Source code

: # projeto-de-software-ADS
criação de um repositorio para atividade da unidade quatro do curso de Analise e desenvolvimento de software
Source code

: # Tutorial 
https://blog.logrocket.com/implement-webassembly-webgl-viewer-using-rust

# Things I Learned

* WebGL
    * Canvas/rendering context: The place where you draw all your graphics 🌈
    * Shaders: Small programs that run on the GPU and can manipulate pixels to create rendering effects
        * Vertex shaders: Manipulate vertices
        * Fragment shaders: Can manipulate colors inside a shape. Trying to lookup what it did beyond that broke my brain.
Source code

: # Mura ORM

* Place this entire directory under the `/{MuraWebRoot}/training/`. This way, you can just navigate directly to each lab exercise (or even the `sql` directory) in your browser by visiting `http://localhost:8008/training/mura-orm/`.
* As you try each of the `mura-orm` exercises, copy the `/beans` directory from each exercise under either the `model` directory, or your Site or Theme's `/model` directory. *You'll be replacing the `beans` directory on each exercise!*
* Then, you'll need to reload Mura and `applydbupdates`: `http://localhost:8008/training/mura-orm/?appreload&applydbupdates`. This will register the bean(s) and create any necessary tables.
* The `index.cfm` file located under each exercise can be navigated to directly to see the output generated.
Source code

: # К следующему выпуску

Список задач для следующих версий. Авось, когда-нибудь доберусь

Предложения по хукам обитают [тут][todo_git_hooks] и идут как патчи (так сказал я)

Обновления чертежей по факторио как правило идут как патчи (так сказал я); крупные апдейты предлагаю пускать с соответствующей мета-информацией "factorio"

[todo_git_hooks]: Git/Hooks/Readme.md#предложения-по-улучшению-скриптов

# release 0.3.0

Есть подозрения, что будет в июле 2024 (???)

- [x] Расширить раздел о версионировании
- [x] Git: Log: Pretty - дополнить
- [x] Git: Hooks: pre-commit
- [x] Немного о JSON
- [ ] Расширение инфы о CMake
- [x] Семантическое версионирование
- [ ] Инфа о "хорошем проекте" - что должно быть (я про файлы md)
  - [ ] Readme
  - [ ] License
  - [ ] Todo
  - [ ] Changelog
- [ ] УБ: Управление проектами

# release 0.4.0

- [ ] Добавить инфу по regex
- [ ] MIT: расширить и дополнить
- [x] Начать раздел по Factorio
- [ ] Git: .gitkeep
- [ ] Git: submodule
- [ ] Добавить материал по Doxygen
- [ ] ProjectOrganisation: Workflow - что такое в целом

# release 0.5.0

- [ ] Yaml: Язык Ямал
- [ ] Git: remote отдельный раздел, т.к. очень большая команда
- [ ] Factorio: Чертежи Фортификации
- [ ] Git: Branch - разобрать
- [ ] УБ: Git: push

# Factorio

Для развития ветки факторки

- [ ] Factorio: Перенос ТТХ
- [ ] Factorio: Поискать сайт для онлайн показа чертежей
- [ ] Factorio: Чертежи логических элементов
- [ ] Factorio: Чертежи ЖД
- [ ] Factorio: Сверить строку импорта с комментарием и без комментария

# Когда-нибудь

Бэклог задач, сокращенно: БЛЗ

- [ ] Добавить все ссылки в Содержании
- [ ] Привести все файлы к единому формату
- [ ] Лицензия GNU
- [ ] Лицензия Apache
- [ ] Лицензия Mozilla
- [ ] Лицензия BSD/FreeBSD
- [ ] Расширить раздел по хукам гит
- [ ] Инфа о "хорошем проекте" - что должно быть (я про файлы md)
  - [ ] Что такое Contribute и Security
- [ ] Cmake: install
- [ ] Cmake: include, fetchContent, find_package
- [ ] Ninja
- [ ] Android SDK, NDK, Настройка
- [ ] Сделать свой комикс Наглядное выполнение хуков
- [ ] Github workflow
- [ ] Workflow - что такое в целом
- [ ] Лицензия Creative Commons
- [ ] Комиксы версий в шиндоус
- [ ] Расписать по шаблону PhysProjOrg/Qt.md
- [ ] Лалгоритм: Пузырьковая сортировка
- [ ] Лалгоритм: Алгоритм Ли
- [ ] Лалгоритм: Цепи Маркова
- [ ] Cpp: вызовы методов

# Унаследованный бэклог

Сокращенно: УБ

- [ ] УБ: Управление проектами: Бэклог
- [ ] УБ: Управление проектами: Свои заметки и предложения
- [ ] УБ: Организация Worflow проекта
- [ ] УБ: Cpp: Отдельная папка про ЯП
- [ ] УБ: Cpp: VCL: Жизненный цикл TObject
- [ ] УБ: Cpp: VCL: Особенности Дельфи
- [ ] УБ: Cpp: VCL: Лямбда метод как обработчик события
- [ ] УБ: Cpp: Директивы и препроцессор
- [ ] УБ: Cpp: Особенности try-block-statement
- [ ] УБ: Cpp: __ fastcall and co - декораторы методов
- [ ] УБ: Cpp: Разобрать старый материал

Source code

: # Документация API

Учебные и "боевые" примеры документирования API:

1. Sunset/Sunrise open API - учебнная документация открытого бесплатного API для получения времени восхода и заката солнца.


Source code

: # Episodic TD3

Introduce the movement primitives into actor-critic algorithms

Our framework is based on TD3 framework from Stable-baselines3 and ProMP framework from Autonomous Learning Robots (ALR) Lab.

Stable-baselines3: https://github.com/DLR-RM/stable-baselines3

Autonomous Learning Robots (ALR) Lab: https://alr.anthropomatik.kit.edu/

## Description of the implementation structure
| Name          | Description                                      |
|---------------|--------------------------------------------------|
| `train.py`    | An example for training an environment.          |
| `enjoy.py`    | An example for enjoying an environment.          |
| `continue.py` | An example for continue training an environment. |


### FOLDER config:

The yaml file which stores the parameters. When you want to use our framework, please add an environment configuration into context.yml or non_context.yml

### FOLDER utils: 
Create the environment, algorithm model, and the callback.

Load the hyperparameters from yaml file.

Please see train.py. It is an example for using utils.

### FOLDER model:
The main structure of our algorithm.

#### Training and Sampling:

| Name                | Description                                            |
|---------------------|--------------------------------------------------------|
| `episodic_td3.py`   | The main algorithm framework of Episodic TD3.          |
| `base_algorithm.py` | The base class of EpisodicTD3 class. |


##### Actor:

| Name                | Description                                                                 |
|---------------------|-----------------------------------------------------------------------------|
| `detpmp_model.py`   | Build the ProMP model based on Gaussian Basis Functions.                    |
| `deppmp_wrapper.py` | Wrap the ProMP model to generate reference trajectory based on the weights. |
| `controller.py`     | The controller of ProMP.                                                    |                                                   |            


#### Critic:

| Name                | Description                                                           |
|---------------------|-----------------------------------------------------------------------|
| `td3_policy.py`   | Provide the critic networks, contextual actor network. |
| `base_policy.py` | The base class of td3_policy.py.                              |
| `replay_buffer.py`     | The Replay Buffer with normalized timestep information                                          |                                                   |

EXERCISE BRIEF :: Please copy, exactly as written, every line in the listing above from the line with "# Things I Learned" up to and including the line with "# release 0.3.0".

SOLUTION ::
# Things I Learned

* WebGL
    * Canvas/rendering context: The place where you draw all your graphics 🌈
    * Shaders: Small programs that run on the GPU and can manipulate pixels to create rendering effects
        * Vertex shaders: Manipulate vertices
        * Fragment shaders: Can manipulate colors inside a shape. Trying to lookup what it did beyond that broke my brain.
Source code

: # Mura ORM

* Place this entire directory under the `/{MuraWebRoot}/training/`. This way, you can just navigate directly to each lab exercise (or even the `sql` directory) in your browser by visiting `http://localhost:8008/training/mura-orm/`.
* As you try each of the `mura-orm` exercises, copy the `/beans` directory from each exercise under either the `model` directory, or your Site or Theme's `/model` directory. *You'll be replacing the `beans` directory on each exercise!*
* Then, you'll need to reload Mura and `applydbupdates`: `http://localhost:8008/training/mura-orm/?appreload&applydbupdates`. This will register the bean(s) and create any necessary tables.
* The `index.cfm` file located under each exercise can be navigated to directly to see the output generated.
Source code

: # К следующему выпуску

Список задач для следующих версий. Авось, когда-нибудь доберусь

Предложения по хукам обитают [тут][todo_git_hooks] и идут как патчи (так сказал я)

Обновления чертежей по факторио как правило идут как патчи (так сказал я); крупные апдейты предлагаю пускать с соответствующей мета-информацией "factorio"

[todo_git_hooks]: Git/Hooks/Readme.md#предложения-по-улучшению-скриптов

# release 0.3.0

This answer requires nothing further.